Si la jalousie fraternelle, la douleur générationnelle et la malveillance dominent le récit, elle intègre également des éléments surnaturels. Nick n’est pas seulement sensible, il a aussi « parfois des prémonitions, des maux de tête, les douleurs d’un voyant ». La proximité avec les autres révèle la capacité de Nick à voir dans leur passé, à vivre leurs souvenirs. Cela devient particulièrement important lorsqu’il cherche à se définir au début de l’âge adulte, mais son père et la ferme présentent quelques angles morts. Le lecteur en sait plus que lui, et nous nous demandons combien de temps il lui faudra pour découvrir le sombre secret. L’histoire de Pedersen soulève des questions sur la cruauté envers les humains et les animaux et nous implore de regarder au-delà des hypothèses sur ce que peut être une âme. L’identité est mutable. Les péchés sont générationnels.
Alors que le livre se termine, l’histoire de Pedersen échappe complètement aux limites de la réalité, s’abandonnant au fantastique et à son courant mythologique. Les dernières pages du roman sont une frénésie sauvage de beauté, de vengeance et de viscères. Un buffet d’abats. Une masse puante d’entrailles pourries s’échappant d’une plaie béante. Est-ce trop vague ? C’est intentionnel. Il y a un mystère au cœur de cette histoire qui fait écho au motif récurrent de la chasse au renard, et je ne veux pas le gâcher. C’est la lente prise de conscience par Nick de la profondeur de sa complicité dans la violence de son père qui produit le coup de poing final.
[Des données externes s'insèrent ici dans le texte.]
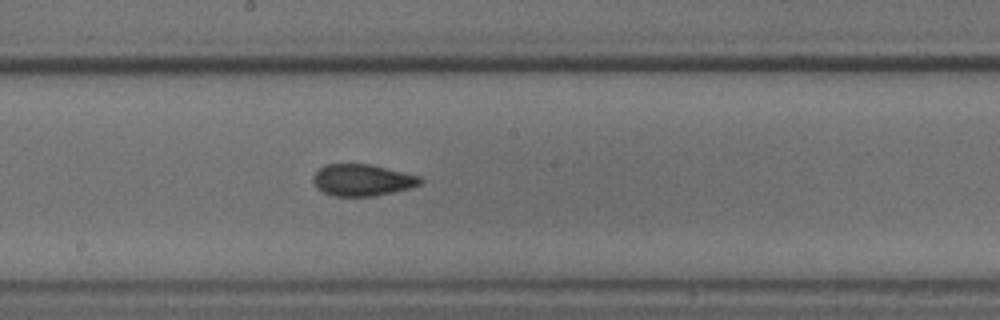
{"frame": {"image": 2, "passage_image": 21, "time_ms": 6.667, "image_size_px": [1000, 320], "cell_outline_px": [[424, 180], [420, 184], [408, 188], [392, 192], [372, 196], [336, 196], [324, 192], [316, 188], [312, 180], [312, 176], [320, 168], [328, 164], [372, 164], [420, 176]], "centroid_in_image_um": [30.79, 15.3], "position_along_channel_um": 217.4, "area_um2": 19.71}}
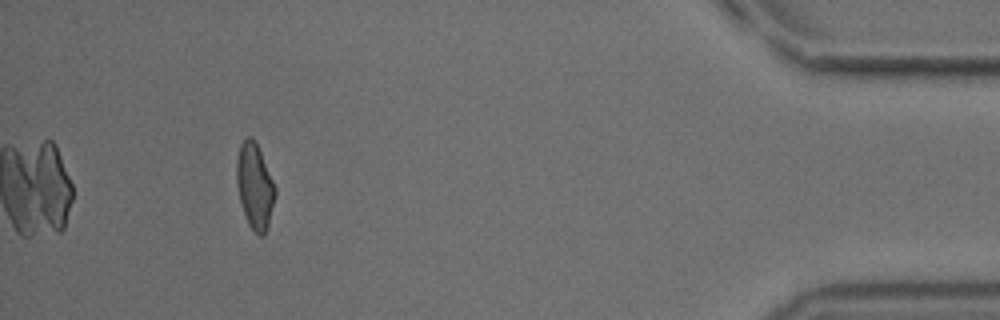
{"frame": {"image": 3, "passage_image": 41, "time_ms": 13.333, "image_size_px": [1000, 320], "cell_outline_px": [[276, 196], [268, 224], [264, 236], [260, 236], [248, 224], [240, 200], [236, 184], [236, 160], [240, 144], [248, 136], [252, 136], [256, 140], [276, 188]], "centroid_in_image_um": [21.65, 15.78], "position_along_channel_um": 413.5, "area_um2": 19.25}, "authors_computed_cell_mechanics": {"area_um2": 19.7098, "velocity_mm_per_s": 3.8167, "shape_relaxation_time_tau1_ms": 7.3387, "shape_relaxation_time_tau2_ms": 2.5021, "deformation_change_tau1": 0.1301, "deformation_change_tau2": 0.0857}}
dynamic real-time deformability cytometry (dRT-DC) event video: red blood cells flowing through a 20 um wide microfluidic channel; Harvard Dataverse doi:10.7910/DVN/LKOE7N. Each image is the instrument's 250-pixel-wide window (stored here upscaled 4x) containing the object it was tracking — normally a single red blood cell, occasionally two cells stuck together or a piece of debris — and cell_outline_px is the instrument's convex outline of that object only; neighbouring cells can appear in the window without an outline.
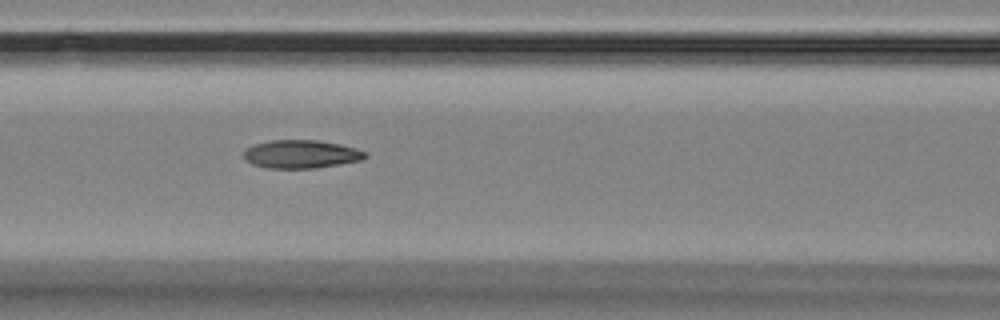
{"species": "Egyptian fruit bat (a non-hibernating species)", "species_latin": "Rousettus aegyptiacus", "temperature_condition": "room temperature", "stored_images_in_passage": 7, "camera_frame_rate_fps": 3000, "um_per_image_px": 0.085, "animal": {"sex": "female"}, "frame": {"image": 1, "passage_image": 7, "time_ms": 7.0, "image_size_px": [1000, 320], "cell_outline_px": [[368, 156], [360, 160], [316, 168], [268, 168], [252, 164], [244, 156], [244, 152], [248, 148], [256, 144], [272, 140], [316, 140], [340, 144], [356, 148], [368, 152]], "centroid_in_image_um": [25.64, 13.1], "position_along_channel_um": 141.0, "area_um2": 19.77}}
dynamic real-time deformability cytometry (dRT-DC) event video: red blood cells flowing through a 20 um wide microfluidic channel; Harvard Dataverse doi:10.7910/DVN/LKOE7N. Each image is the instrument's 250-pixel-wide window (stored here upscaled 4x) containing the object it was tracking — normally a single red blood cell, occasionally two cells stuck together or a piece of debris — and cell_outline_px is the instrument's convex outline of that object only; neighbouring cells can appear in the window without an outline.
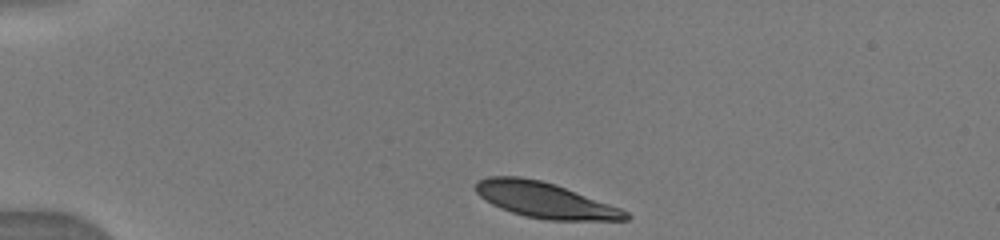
{"species": "human", "species_latin": "Homo sapiens", "temperature_condition": "warm", "stored_images_in_passage": 31, "camera_frame_rate_fps": 3000, "um_per_image_px": 0.085, "donor": {"sex": "male"}, "frame": {"image": 1, "passage_image": 1, "time_ms": 0.0, "image_size_px": [1000, 240], "cell_outline_px": [[632, 216], [628, 220], [548, 220], [524, 216], [500, 208], [492, 204], [480, 196], [476, 192], [476, 184], [480, 180], [488, 176], [520, 176], [540, 180], [556, 184], [620, 208], [628, 212]], "centroid_in_image_um": [46.33, 17.01], "position_along_channel_um": 38.7, "area_um2": 30.92}}
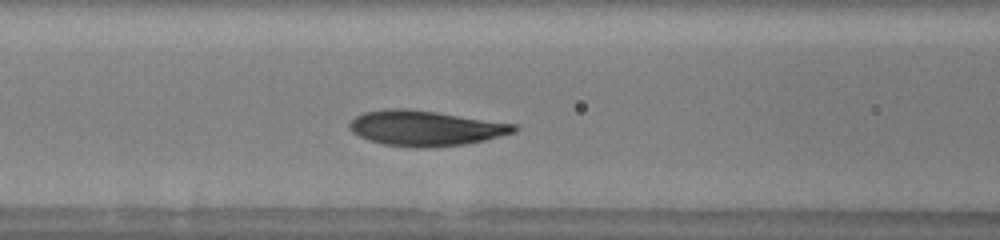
{"frame": {"image": 2, "passage_image": 15, "time_ms": 3.667, "image_size_px": [1000, 240], "cell_outline_px": [[520, 128], [516, 132], [484, 140], [464, 144], [428, 148], [416, 148], [384, 144], [368, 140], [352, 132], [348, 128], [348, 124], [356, 116], [364, 112], [384, 108], [408, 108], [436, 112], [516, 124]], "centroid_in_image_um": [36.14, 10.89], "position_along_channel_um": 130.5, "area_um2": 33.93}}
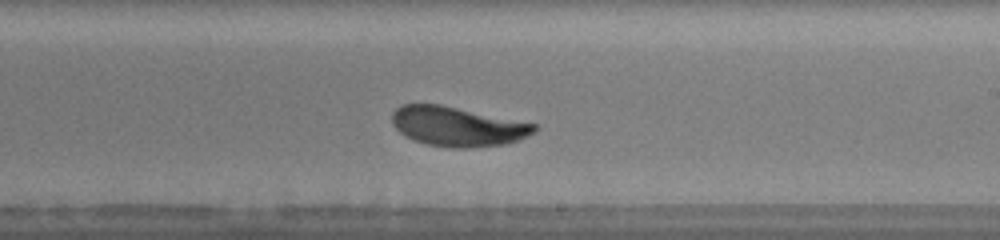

Le récit macabre de Pedersen réunit de nombreux fils distincts pour aboutir à une fin terrifiante. « Sacrificial Animals » est remarquable par sa barbarie acérée, par le mélange de la violence ordinaire de la vie rurale et de la gravité d’un mythe chinois. Ses personnages ne vivent « que pour la chasse féroce, la trahison glorieuse. La souffrance des autres est sa propre délicatesse », écrit-elle, « plus agréable que celle de la chair crue ».
Heather Scott Partington est enseignante à Elk Grove et présidente du National Book Critics Circle.